*** Opening of RECORD SET ***

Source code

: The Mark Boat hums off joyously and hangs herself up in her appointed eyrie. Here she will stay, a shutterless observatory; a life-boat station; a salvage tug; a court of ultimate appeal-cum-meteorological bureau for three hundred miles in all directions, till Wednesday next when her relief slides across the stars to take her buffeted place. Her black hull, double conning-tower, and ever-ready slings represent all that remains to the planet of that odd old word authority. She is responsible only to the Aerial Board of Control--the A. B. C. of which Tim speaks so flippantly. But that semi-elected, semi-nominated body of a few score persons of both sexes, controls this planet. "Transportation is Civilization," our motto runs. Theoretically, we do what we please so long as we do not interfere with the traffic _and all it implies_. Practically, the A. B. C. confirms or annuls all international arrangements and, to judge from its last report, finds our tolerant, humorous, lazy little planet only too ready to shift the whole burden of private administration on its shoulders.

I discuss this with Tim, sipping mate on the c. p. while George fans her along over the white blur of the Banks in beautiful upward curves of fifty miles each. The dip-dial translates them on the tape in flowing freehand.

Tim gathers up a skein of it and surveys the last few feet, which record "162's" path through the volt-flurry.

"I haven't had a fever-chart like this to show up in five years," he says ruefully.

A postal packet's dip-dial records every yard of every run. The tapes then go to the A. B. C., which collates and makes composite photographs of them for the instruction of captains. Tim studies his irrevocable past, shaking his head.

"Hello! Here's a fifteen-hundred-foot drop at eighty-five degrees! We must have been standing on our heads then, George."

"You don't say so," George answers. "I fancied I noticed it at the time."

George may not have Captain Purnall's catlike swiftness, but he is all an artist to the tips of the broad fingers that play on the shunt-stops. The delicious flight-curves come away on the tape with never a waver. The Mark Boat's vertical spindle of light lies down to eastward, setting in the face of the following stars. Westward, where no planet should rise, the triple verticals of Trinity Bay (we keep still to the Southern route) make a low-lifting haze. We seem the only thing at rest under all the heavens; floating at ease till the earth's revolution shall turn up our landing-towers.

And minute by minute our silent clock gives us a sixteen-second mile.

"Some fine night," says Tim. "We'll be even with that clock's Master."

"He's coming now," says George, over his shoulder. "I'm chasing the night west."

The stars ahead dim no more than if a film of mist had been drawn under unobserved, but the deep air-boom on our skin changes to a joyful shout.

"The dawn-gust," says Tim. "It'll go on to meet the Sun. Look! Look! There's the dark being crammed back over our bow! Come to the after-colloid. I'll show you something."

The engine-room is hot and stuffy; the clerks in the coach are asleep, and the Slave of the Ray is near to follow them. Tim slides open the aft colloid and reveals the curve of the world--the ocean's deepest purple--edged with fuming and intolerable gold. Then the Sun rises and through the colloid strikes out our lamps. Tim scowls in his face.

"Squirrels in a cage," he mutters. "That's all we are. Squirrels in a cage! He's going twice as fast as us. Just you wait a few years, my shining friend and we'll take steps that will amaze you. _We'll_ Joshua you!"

*** Close of RECORD SET ***

→ EXERCISE
Reproduce verbatim the lines above, from the line with "Tim gathers up" through the line with "Here's a fifteen-hundred-foot".

→ COMPLETED EXERCISE
Tim gathers up a skein of it and surveys the last few feet, which record "162's" path through the volt-flurry.

"I haven't had a fever-chart like this to show up in five years," he says ruefully.

A postal packet's dip-dial records every yard of every run. The tapes then go to the A. B. C., which collates and makes composite photographs of them for the instruction of captains. Tim studies his irrevocable past, shaking his head.

"Hello! Here's a fifteen-hundred-foot drop at eighty-five degrees! We must have been standing on our heads then, George."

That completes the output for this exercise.